Of more interest is his relationship to art, especially representational art of various kinds; and this, of course, touches on religious issues in a number of respects. We are referring not to sacred architecture or its decor, mentioned above, but particularly to painting, which clearly implies some attitude to the Islamic prohibition of visual representation. Reference has been made to Tahmasp's service to book miniatures: we should add that as he grew old, and under the influence of increasing bigotry, he turned more and more away from this interest. The case was quite different with Shah 'Abbas. He seems to have shared neither the personal engagement of his grandfather nor his religious scruples.

It is natural that a man who had spent the greater part of his youth among the productions and abiding stimuli of Timurid art in Herat and Mashhad was not without sensitivity to the artistic expressions of his time. Indeed we can still see in the Shaikh Lutf -Allah mosque, with its textual scrolls and lacy roof ornamentation, a personal involvement of the shah in architecture and its development similar to that of his grandfather in the sphere of art; and with the transfer of the capital from Qazvin to Isfahan the workshops attached to the royal court also had to move, and the artists employed there along with them. Thus it came about that the great painter Riza-yi 'AbbasI was able in Isfahan to develop an entirely new style, differing from that of Qazvin, in whose traditions he had grown up and worked hitherto. It is plain that this sort of thing did not take place without the active interest and encouragement of the ruler.
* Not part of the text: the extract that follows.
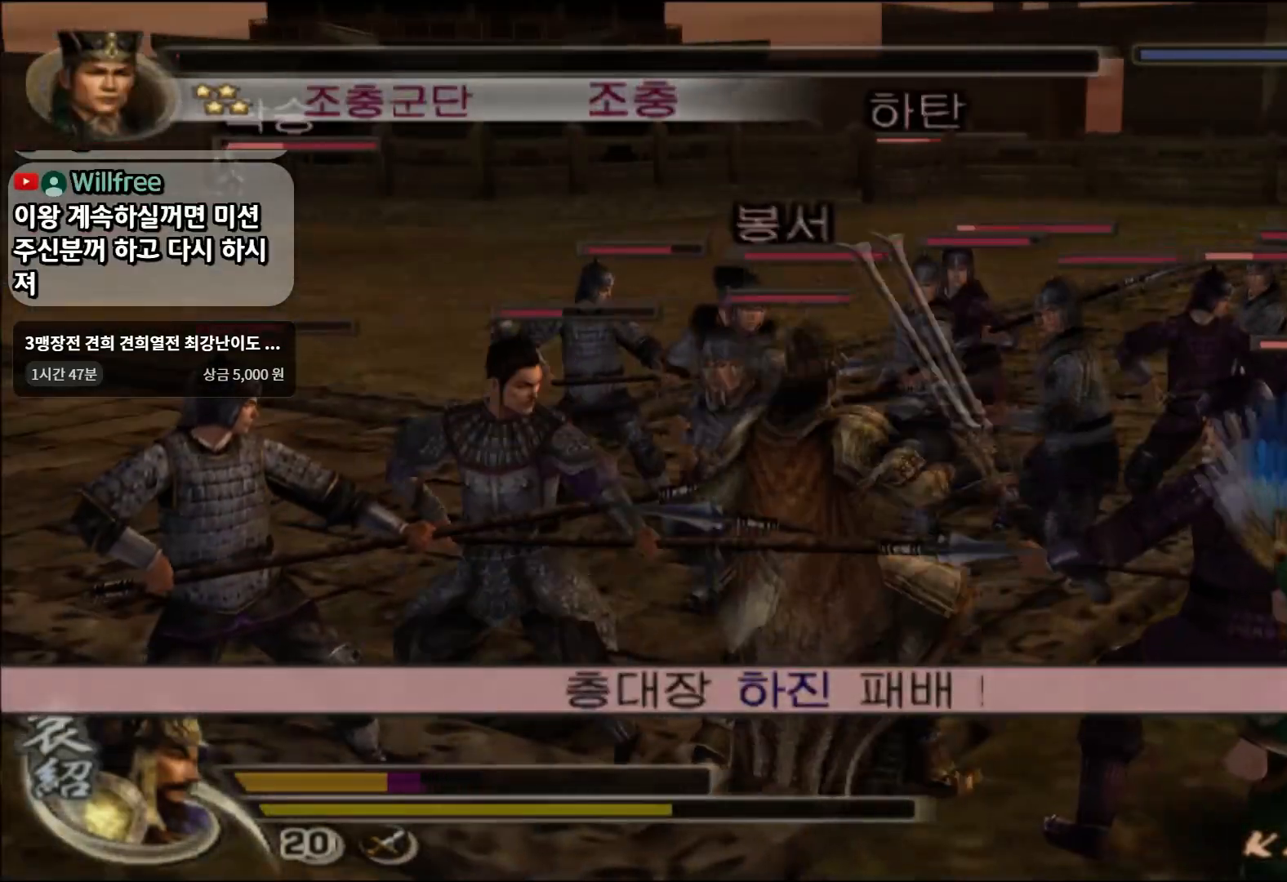
{"buttons": ["SELECT"], "left_stick": "center", "right_stick": "center", "events": [[134, "L1", "up"], [501, "SELECT", "down"]]}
The latter's influence, however, hitherto a decisive factor in artistic developments, begins — precisely under Shah 'Abbas I — to decline, and to decline in favour of commercial influences. This is most evident in the sphere of ceramics, textiles, and carpet designing, all of them up to this time areas of largely individual creativity. With the introduction of workshops for export production — a departure for which the shah was responsible — their products lost their value as individual artistic achievements and sank to the level of industrial products. This change was also felt in book illustration. What was now produced in this sphere was no longer made for the ruler alone, or at any rate for governors of princely rank in the provincial capitals, but also for other customers, who included parties with a commercial interest.

Recent attempts to rescue the Safavids from the odium of indifference to creative writing, if not indeed of its neglect or suppression, show that Shah 'Abbas took a positive attitude at all events to individual poets, for example to Sharaf al-Din Hasan Shifa'i (d. 1037/1628), whom he appointed poet laureate, or to Shami, whom he had weighed in gold as a sign of his recognition, and to Kamall Sabzavari (d. 1020/1611 —12), who celebrated his exploits in a verse epic entitled Shah-nama or 'Abbas-ndma. However, since relationships of this kind form the exception rather than the rule, they signify little. The criticism of Safavid poetry, whether justified or not, as lacking in originality, full of banalities and "endless verbal niceties" is not shaken by such evidence. Emigration of Persian poets, particularly to India, which had been going on at least since the time of Shah Tahmasp, did not cease under Abbas. Indian courts, at which the old interest in courtly poetry continued, offered at any rate better opportunities than Isfahan with its Safavid traditions, and not only for poets but for other artists such as calligraphers and miniature painters, whose success was largely dependent on the ruler's attitudes to aesthetic matters.

The shah's interest in the intellectual and artistic culture of his time is unmistakeably evident, sometimes in the form of unique works of art, and certainly also in the large number of artistic achievements that appeared. But it is also unmistakeably the case that this influence was exercised, if not exclusively, at any rate largely, to resuscitate an older heritage, that of the Timurids; in other words, it was not always based on original conceptions. And in addition, these reversions to the past, however impressive they may be when seen from a distance or at a casual glance, reveal on closer inspection a more or less hasty manner of execution, a lesser degree of thoroughness than the originals, and the use of less costly materials.